Fiscal stimulus may not be the do-or-die factor for the economy some investors think it is. Despite potential Congressional gridlock, economic momentum could suffice to fuel a continued recovery.
Vice President Joe Biden held a slim lead over President Donald Trump in the Electoral College on Thursday, but states with a high vote count like Georgia and Pennsylvania were still up in the air. Republicans look to be in control of the Senate, with Democrats maintaining control of the House. The expected result: a smaller fiscal stimulus package. Senate Majority Leader Mitch McConnell (R., Ky.) said the Senate will work on a stimulus bill next week.
While investors are looking ahead at risks that could derail that recovery—the S&P 500 is still down 1.8% since Sept. 2 as investors weigh rising Covid-19 infections and potential shutdowns against already stretched valuations—economic data have surprised on the upside.
U.S. gross domestic product growth for the third quarter came in at an annualized growth rate of 33% year over year, just ahead of expectations of about 32%. The ISM Manufacturing Index showed a reading for October of 60, beating estimates of 55 (anything above 50 indicates year-over-year growth). And unemployment is under 8% from over 15% months ago, and retail sales are tracking at just under 2% growth.
“The US economy is on the path to recovery,” wrote Jason Draho, head of Americas asset allocation at UBS in a research note. “The bounce-back in manufacturing, the strength of consumer spending, and Federal Reserve accommodation all support a continual recovery.
That’s starting to be reflected in GDP estimates. Morgan Stanley Chief U.S. Economist Ellen Zentner sees fourth-quarter GDP growing at an annualized 4.8% rate, above her previous estimate of 3.5%, though she looks for moderating growth in personal consumption.
Not even rising Covid-19 infections are likely to slow the economy substantially, writes RBC Capital Markets Economist Tom Porcelli. He said if he brings his economic expectations down, personal consumption would only fall 4% annualized in the fourth quarter, “much better than what people are probably assuming when they think back to the dreadful 2Q numbers.”
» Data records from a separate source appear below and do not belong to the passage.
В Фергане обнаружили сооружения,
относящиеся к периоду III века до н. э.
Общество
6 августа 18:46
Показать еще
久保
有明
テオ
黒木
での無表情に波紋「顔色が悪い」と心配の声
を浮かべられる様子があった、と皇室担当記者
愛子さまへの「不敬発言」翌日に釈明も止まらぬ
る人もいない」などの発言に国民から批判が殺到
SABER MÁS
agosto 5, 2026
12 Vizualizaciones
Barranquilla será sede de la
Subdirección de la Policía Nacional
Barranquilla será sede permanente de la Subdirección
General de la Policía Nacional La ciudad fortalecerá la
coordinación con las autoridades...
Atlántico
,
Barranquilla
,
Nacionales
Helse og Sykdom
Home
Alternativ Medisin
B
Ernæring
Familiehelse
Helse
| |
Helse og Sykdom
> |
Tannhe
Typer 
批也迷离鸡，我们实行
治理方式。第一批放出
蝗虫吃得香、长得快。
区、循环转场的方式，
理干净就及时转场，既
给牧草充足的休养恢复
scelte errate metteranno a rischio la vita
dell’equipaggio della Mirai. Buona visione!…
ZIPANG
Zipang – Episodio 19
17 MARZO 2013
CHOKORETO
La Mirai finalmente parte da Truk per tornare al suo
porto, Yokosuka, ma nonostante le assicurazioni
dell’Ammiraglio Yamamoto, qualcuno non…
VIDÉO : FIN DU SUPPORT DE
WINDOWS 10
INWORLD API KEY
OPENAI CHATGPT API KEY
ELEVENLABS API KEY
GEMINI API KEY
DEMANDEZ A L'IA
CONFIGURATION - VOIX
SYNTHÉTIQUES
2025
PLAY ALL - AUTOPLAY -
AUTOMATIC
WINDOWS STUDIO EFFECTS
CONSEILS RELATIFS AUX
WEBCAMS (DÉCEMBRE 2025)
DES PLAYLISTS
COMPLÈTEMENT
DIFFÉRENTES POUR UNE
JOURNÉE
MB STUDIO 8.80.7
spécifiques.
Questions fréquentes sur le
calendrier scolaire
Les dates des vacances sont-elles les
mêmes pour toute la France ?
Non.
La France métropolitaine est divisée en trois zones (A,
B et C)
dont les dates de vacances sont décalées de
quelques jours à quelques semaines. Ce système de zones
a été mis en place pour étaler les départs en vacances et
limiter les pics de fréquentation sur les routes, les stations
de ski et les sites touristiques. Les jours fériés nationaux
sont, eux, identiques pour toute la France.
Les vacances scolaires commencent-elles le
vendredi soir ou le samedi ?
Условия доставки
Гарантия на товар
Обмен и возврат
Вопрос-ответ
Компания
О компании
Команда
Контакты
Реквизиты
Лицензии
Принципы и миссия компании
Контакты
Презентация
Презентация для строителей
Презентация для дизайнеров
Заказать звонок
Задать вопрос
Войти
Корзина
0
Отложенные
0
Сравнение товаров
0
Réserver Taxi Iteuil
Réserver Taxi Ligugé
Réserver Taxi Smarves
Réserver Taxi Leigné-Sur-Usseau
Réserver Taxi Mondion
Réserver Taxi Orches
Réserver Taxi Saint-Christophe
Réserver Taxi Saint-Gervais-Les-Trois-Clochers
If the momentum argument is right, fiscal stimulus will help, but isn’t necessary for further gains. Still, some on Wall Street argue that fiscal stimulus is key for a continued economic recovery.
“You need more fiscal stimulus,” said Brett Ryan, senior economist at Deutsche Bank, citing the roughly 2 million U.S. citizens receiving unemployment benefits set to expire in December, which could wipe out almost $1 trillion in personal income. “You’re not gong to be able to make it [lost income] up with the rebound in the labor market.”